> Task instructions
1 – Repeat part of the passage on SARS-CoV-2 infection spread, beginning at the words that contain "The β is influenced" and stopping after "of daily spread.".
2 – List every quantity that the first paragraph of the passage on SARS-CoV-2 infection spread describes as increasing.
3 – Continue the passage on SARS-CoV-2 infection spread from where it stops.

> Passage for review
Looking back in March 2020, the virus’s initial behavior shows how the infections will be over time with a high value of R0. Indicating a significant increase in positivity rate and new infection clusters, consequently increasing hospitalizations and deaths.

This implies that the daily infection density characterizes the daily reproduction rate of the SARS-CoV-2 virus. Hence,

$$ {f} \;(number\; of\; infections)\; \;\;\Rightarrow\;\; \;\beta $$

The β is influenced by the number of infections within the population, which typically depends on the rate of infections. The rate of infection in this context represents the acceleration of infection. At a constant population, an increase in infection rate will lead to an increase in infection density. Consequently, if the rate (acceleration of infection) decreases, it will lead to a decrease in infection density and a decrease in the rate of daily spread.

Thus,

$$ {f} \;(infection \;acceleration)\; \;\;\Rightarrow\;\; \;{number\; of\; infections} $$

The above expression implies that the increase in the number of infections is a function of infection acceleration; hence, increasing the β.

> Provided material

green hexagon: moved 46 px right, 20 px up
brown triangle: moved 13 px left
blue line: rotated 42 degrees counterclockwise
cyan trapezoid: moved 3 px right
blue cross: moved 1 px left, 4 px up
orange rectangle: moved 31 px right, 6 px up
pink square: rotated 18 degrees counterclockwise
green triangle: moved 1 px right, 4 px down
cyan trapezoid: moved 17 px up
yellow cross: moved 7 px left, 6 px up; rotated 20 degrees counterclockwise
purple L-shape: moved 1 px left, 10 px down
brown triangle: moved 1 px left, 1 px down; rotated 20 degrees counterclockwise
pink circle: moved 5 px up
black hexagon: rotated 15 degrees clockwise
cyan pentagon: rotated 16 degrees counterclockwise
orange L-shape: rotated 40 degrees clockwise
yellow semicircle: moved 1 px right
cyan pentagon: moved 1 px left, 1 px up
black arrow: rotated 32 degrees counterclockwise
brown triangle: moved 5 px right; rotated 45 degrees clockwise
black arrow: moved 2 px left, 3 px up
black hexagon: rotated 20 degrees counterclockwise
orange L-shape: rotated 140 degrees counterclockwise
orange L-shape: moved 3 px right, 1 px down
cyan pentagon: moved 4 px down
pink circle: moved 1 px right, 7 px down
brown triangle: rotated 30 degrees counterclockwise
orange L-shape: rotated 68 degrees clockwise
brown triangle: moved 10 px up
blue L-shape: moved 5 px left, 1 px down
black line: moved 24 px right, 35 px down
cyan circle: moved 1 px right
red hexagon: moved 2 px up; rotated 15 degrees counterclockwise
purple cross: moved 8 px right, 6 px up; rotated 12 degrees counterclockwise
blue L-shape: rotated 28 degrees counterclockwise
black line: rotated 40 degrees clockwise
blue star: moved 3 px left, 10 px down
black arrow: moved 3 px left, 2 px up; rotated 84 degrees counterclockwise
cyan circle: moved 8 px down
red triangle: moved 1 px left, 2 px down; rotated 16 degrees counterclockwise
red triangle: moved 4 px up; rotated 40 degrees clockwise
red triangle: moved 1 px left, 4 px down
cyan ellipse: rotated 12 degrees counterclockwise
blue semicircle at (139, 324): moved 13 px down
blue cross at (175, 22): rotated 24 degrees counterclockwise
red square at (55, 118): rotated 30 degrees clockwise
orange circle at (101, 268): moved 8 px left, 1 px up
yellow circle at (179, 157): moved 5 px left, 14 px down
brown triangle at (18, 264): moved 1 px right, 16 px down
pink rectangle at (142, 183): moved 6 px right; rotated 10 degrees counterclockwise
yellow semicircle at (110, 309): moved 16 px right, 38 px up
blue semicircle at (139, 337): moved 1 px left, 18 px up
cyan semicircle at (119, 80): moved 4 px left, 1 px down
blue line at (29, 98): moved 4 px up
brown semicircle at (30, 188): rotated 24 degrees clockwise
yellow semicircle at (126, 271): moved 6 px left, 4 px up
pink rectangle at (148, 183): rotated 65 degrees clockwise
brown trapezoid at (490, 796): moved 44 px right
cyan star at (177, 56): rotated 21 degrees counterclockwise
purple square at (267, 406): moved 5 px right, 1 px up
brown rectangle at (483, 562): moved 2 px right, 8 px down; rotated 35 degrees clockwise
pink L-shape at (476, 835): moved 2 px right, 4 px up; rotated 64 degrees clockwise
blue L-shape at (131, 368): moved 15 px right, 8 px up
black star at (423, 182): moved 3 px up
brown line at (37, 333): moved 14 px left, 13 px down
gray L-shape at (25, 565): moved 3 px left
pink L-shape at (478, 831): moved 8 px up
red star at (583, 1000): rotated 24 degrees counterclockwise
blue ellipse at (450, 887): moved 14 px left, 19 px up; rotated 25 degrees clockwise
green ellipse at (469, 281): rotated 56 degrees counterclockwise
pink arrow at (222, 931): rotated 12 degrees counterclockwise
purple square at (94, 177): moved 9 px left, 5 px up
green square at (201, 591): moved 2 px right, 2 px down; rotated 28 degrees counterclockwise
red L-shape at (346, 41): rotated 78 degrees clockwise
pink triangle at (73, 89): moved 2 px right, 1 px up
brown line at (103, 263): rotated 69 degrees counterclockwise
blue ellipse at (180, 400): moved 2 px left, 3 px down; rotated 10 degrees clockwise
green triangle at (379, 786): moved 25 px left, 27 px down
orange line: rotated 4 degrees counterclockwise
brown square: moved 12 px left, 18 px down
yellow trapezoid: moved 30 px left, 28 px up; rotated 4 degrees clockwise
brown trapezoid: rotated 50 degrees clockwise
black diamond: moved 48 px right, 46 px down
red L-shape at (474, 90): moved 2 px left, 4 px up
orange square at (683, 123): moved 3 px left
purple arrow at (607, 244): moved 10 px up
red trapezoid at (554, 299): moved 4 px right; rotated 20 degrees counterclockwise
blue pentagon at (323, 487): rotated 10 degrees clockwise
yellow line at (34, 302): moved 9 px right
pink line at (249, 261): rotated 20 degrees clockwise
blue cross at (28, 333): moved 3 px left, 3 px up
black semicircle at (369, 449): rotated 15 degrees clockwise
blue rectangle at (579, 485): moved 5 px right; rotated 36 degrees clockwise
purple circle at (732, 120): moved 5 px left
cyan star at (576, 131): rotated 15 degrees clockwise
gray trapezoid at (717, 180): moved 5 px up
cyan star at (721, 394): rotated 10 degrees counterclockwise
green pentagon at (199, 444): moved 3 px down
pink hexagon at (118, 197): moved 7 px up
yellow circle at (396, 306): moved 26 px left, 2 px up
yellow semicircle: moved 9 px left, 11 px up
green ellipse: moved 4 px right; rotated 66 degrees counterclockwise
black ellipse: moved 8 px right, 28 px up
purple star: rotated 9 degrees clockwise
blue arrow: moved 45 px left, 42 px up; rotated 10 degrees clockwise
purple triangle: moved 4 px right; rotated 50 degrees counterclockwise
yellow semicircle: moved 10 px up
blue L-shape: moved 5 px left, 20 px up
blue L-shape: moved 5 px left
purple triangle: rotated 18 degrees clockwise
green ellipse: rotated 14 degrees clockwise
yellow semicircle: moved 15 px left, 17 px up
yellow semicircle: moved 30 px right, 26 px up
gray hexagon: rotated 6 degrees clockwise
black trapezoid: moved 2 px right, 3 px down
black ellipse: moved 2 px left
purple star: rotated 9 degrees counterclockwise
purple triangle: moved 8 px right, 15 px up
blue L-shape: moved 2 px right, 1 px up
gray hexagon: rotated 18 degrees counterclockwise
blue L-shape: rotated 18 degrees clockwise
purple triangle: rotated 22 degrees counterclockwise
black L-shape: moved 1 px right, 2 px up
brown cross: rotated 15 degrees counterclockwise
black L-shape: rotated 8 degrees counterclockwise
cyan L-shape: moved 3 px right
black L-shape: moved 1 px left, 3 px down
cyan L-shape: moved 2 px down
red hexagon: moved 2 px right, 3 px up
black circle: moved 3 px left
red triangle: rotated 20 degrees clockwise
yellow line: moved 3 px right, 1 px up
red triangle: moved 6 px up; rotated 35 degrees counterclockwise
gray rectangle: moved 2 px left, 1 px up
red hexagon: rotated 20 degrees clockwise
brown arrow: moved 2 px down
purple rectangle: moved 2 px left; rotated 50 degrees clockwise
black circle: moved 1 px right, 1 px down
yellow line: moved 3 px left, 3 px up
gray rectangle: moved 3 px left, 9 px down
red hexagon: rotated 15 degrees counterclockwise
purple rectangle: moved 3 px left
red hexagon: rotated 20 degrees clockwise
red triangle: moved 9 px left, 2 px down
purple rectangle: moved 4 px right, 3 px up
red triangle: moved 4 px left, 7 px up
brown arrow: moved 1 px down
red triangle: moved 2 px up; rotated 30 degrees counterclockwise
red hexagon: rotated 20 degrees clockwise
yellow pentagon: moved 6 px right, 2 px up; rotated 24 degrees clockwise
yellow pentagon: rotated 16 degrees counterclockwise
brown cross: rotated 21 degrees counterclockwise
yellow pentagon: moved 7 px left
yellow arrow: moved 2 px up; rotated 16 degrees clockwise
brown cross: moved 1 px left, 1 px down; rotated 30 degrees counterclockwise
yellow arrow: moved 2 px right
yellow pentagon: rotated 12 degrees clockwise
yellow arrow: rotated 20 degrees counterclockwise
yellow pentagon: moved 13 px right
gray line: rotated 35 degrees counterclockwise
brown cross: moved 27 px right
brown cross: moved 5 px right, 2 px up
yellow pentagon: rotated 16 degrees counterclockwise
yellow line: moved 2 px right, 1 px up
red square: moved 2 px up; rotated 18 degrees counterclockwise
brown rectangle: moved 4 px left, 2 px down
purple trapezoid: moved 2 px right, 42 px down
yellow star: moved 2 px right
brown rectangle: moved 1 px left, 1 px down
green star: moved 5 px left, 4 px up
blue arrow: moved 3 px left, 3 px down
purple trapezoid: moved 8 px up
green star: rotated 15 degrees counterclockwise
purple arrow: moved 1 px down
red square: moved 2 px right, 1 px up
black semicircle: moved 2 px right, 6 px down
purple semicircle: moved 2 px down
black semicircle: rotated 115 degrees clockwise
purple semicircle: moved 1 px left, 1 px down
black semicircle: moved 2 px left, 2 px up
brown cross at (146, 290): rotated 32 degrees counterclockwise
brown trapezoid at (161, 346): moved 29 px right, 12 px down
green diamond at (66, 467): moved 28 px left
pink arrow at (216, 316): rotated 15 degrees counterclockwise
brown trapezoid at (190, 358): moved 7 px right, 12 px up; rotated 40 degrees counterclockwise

> Replies
1 –
The β is influenced by the number of infections within the population, which typically depends on the rate of infections. The rate of infection in this context represents the acceleration of infection. At a constant population, an increase in infection rate will lead to an increase in infection density. Consequently, if the rate (acceleration of infection) decreases, it will lead to a decrease in infection density and a decrease in the rate of daily spread.

2 –
positivity rate
new infection clusters
hospitalizations
deaths

3 –
Therefore,

$$ {f} \;(infection \;acceleration)\; \;\;\Rightarrow\;\; \;\beta $$

The infection acceleration is defined as the change in infection velocity over the change in time as follows:

$$ {}infection\ acceleration\! =\! \frac {change\ in \ infection\ velocity\ (\upsilon_{i})} { \;time\;} $$
(4)

At a constant population, the amount of infections and β within a population change as a result of infection acceleration. Thus,

$$ \beta =\frac {number\;of\;infections} {const.\; population\;} \equiv \frac {f(infection \; \;acceleration)} {const.\; population\;} $$
(5)

The β, which depends on the infection acceleration at a contact population, can be expressed as shown in Eqs. (6) and (7):

$$ \beta =\frac {f(infection\;acceleration)} {const.\; population\;} $$
(6)
$$ \beta=\frac {change\; in \;infection\; velocity\;(\upsilon_{i})}{ time} $$
(7)
$$ \upsilon_{i}=\beta \times time $$
(8)

where β = daily infection density and vi = change in infection velocity.

By integrating the υi over time, we obtain

$$ \int \upsilon_{i}dt =\int \beta dt $$
(9)
$$ \beta \int dt=\beta t+c $$
(10)

The initial υi before the outbreak equal to zero (i.e., υi = 0). Therefore, replacing c with this initial infection velocity, we have

$$ \beta \int dt=\beta t+ (\upsilon_{i} = 0) $$
(11)

To determine the stage of infection in terms of its position (yi) within the susceptible population over time, we apply the velocity relationship [40], expressed as

$$ \upsilon =\frac {change\;in\; position(y_{i})} {time (t)} $$
(12)

where v = infection velocity.

Hence, to obtain the target infection stage yi with respect to t, we integrate accordingly yi with respect to t, we have

$$ y_{i}(t) =\int \upsilon dt $$
(13)

Under the assumption that (υ=υi), by integrating the infection velocity over time, similar to Equation (9), yields

$$ \int \upsilon dt = \int \beta t+\upsilon_{0}dt $$
(14)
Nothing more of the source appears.